Quoted passage »

An LED 0.60 cm tall is on the central axis 30.0 \(\mathrm{cm}\) in front of a convex spherical mirror. If the radius of curvature of the mirror is \(12.0 \mathrm{cm}\) determine the location of the image, describe it, and draw a ray diagram. How big is the image?

Short Answer

Expert verified
The image is 5.0 cm behind the mirror, upright, virtual, and 0.10 cm tall.

Step by step solution

01

Understand the Mirror Equation

To find the image location in a spherical mirror, use the mirror equation \( \frac{1}{f} = \frac{1}{d_o} + \frac{1}{d_i} \), where \( f \) is the focal length, \( d_o \) is the object distance, and \( d_i \) is the image distance. For a convex mirror, the focal length \( f \) is negative and is half the radius of curvature: \( f = -\frac{R}{2} \). Since the radius of curvature \( R \) is 12.0 cm, \( f = -6.0 \text{ cm} \).

Extracted data »
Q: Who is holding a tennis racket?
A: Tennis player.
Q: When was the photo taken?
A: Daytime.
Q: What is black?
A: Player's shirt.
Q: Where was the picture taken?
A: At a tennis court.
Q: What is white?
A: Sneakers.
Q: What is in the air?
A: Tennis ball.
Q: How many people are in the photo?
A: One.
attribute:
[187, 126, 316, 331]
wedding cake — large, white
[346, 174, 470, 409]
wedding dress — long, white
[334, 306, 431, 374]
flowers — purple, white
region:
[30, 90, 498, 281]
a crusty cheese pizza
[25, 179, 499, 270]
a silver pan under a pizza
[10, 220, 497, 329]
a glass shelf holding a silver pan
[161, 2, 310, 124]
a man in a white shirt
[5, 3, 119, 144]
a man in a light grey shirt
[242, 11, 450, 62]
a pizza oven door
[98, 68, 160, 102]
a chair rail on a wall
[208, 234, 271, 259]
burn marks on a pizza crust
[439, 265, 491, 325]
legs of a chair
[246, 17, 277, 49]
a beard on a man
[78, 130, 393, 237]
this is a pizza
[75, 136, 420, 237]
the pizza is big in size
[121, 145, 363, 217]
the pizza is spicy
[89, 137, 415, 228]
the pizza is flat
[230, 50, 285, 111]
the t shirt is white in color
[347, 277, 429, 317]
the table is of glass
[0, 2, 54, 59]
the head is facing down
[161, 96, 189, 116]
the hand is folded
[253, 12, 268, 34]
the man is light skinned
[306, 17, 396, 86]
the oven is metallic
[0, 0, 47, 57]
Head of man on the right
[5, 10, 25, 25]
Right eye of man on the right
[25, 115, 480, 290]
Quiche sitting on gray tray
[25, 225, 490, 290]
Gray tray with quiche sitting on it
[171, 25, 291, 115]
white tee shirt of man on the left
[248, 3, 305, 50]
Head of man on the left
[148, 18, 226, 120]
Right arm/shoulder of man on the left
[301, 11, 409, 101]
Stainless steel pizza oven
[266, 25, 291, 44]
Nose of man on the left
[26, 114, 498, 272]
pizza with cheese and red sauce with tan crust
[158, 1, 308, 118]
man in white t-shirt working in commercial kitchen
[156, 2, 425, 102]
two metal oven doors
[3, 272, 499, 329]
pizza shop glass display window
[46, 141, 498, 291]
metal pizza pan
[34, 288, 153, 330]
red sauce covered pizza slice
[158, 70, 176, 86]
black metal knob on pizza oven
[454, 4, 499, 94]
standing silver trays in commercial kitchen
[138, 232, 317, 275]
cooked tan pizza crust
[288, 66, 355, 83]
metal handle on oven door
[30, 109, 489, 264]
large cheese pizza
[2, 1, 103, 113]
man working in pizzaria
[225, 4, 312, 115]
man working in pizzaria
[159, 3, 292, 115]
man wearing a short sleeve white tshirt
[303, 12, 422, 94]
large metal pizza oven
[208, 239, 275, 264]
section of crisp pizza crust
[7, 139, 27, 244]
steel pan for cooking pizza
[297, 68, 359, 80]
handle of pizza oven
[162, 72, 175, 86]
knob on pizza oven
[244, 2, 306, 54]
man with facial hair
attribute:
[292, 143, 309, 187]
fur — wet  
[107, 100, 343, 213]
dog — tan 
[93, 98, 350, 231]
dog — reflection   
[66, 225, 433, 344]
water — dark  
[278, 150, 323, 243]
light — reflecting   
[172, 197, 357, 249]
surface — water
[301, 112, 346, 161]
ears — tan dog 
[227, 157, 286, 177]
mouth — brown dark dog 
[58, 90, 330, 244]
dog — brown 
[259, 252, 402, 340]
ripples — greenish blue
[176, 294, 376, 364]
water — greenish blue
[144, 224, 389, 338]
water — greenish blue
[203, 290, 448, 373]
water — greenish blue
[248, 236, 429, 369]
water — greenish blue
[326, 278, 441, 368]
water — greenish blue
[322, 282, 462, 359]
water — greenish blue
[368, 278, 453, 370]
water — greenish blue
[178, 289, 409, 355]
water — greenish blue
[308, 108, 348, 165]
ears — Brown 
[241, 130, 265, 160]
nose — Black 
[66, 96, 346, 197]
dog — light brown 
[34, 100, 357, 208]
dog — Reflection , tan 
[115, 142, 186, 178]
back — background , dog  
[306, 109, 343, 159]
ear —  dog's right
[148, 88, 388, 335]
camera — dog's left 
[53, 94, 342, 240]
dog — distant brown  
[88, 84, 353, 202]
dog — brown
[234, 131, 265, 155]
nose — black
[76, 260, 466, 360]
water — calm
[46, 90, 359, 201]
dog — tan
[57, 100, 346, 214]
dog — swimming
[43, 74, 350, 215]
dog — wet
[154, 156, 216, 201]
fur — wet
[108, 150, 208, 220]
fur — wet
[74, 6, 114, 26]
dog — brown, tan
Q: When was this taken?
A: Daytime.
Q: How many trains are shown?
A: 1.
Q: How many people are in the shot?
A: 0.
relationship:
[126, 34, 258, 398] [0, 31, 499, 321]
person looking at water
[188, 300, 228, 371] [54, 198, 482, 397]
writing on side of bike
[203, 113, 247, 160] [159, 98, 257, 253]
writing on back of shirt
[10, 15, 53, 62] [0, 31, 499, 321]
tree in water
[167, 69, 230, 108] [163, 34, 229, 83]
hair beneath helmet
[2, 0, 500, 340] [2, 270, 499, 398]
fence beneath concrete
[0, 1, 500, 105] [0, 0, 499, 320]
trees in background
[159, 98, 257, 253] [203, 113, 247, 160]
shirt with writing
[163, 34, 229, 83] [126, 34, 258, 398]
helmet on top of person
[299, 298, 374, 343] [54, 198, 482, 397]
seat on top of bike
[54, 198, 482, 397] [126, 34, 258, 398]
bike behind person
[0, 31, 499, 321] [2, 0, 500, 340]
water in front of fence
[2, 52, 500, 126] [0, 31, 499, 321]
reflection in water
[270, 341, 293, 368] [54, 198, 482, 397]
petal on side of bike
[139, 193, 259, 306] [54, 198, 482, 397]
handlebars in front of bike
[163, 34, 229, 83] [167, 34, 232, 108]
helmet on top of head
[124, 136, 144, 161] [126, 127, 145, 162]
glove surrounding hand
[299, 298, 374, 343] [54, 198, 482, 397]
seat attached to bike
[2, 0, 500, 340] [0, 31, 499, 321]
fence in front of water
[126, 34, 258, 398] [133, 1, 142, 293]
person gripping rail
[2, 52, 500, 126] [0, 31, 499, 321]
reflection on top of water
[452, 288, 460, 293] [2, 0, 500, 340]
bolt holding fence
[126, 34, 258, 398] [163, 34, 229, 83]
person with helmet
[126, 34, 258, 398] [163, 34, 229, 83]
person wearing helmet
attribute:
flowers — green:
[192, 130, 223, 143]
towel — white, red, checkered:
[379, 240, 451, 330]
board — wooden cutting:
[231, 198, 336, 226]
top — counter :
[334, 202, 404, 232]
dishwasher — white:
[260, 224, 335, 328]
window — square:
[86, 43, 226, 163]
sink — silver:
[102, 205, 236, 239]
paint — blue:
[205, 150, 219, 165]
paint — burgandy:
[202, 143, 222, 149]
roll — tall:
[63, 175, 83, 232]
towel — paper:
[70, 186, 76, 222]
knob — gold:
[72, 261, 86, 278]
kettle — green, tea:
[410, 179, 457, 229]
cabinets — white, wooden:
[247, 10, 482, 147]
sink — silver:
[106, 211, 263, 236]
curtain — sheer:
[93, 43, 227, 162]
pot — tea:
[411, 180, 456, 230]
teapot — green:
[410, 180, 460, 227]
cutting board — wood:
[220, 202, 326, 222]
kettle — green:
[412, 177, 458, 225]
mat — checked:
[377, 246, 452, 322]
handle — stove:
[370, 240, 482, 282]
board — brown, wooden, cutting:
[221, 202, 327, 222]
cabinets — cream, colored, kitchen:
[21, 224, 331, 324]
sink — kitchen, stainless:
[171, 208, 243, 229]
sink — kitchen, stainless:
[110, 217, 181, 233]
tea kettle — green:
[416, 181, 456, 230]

Your tasks »
1 – According to the convex mirror solution, how tall is the image?
2 – In the convex mirror solution, why is the focal length taken as −6.0 cm?
3 – Write the next part of the convex mirror solution, picking up after its last sentence.

Numbered responses »
1 – The image is 0.10 cm tall.

2 – For a convex mirror, the focal length is negative and equal to half the radius of curvature, f = −R/2. With R = 12.0 cm, that gives f = −6.0 cm.

3 –
02

Solve for Image Distance

Substitute the known values into the mirror equation to find the image distance \( d_i \):\[ \frac{1}{-6.0} = \frac{1}{30.0} + \frac{1}{d_i} \]Simplify this to find \( d_i \):\[ \frac{1}{d_i} = \frac{1}{-6.0} - \frac{1}{30.0} \]Calculate \( \frac{1}{d_i} \):\[ \frac{1}{d_i} = -\frac{5}{30} - \frac{1}{30} = -\frac{6}{30} = -\frac{1}{5} \]Thus, \( d_i = -5.0 \text{ cm} \), meaning the image is 5.0 cm behind the mirror.
03

Calculate the Magnification

The magnification \( m \) of a mirror is given by \( m = -\frac{d_i}{d_o} \). Substitute the values:\[ m = -\left( \frac{-5.0}{30.0} \right) = \frac{5.0}{30.0} = \frac{1}{6} \].Therefore, the magnification is \( \frac{1}{6} \). The height of the image \( h_i \) is the magnification times the height of the object \( h_o \):\[ h_i = m \times h_o = \frac{1}{6} \times 0.60 \text{ cm} = 0.10 \text{ cm} \].
04

Describe the Image

The image is virtual (since \( d_i \) is negative), upright (as indicated by the positive magnification), reduced in size (\( \frac{1}{6} \) of the original size), and located behind the mirror at 5.0 cm.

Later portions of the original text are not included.